なんでも、最初は身内だけの小さい結婚式と披露宴をしたのだが、それが原因で次々とトラブルが舞い込んでいるらしい。
トラブルと言っても血生臭いものではなく、単純な色恋沙汰というか……
簡単に言えば、ウルザたちの世話をするメットーラのことが実は……という男性が、魔王国軍にそれなりにいたらしい。
そしてメットーラが結婚したとの話を聞き、相手は誰だ?
どんなやつだ?
強いのか?
と、メットーラの結婚相手と決闘騒ぎになることが数件。
魔王国軍とどこに接点がとも思うが、考えてみればウルザたちのそばには魔王国軍を率いるグラッツと一緒にいる機会が多い。
メットーラと会うこともあるか。
ちなみに決闘は、混代竜族のメットーラの結婚相手が人の姿で戦って無事に勝利している。

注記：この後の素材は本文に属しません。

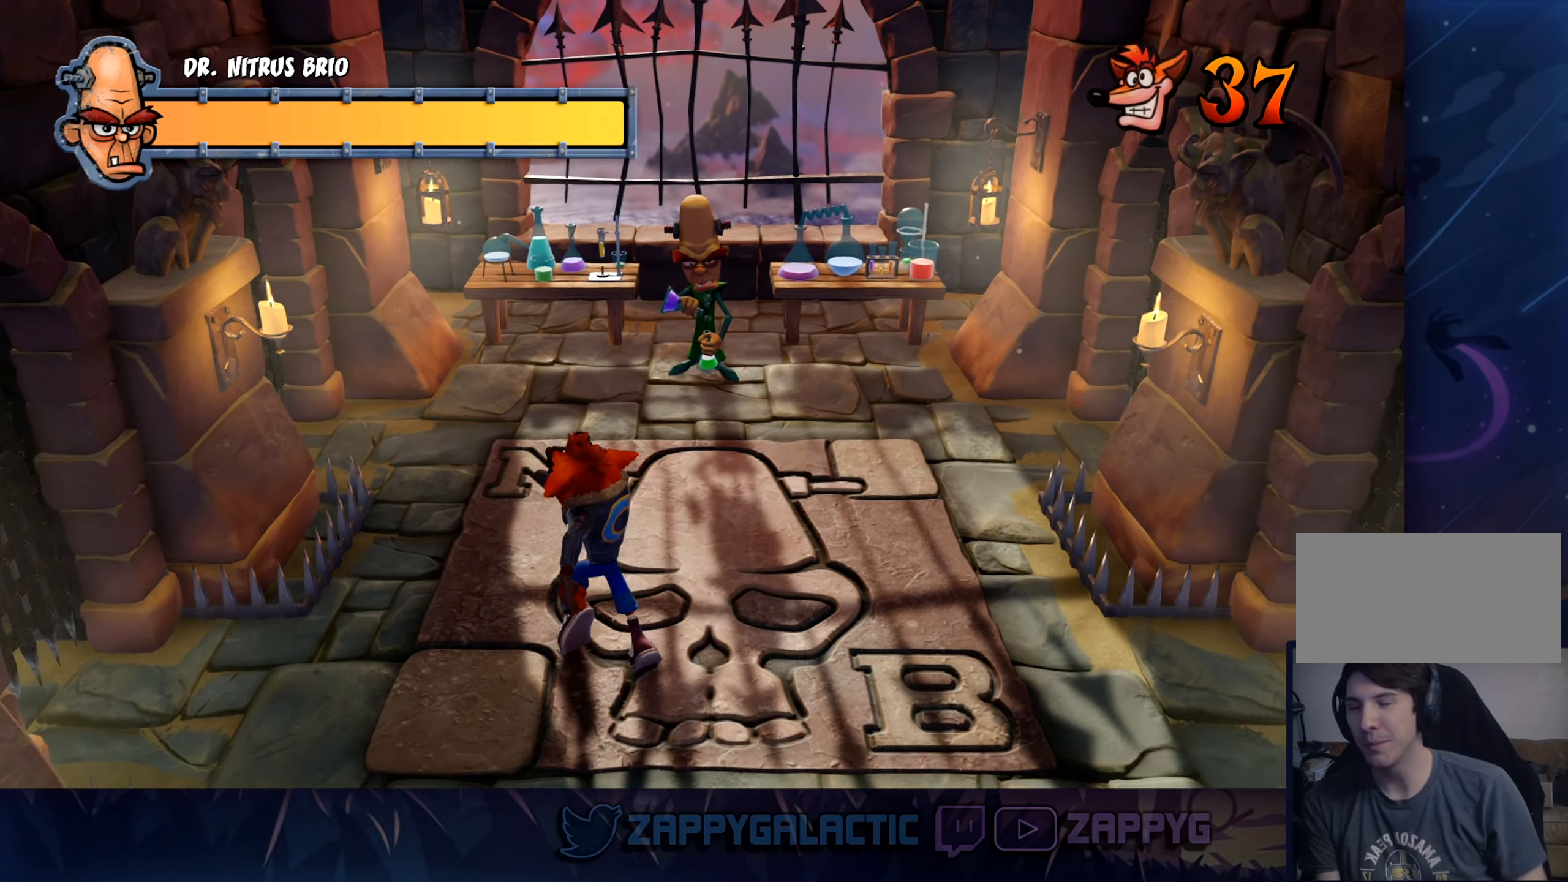
{"buttons": [], "left_stick": "up-left", "right_stick": "center", "events": []}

その様子は、メットーラから「うちの夫が凄いんですよー」と、普段からは考えられない惚気成分が多く含まれた報告書が届けられている。
この報告書、途中のセリフとかが妙にかっこいいので創作しているのではないかと思うのだけど、意外に文官娘衆たちからは好評だったりする。
なるほど。
普通の恋愛物でもいいのか。
今度、マイケルさんにそういった本を仕入れてもらおう。
内容はともかく、村に本が増えるのはいいことだ。
話を戻して。
ほかのトラブルとして、メットーラの結婚相手を心配してやってきた四頭の混代竜族の男たち。
その四頭とのあいだのトラブルは解決したのだが、その四頭の妻たちがメットーラのもとにやってきた。
妻たち曰く……
「うちの旦那をたぶらかすのは誰だぁ!」
「言い訳は不要。
拳で語りましょう」
「え?
ダンダジィ?
ダンダジィが結婚?
嘘でしょ?」
「ちょうどいい、ここで積年の恨みを晴らしてくれる!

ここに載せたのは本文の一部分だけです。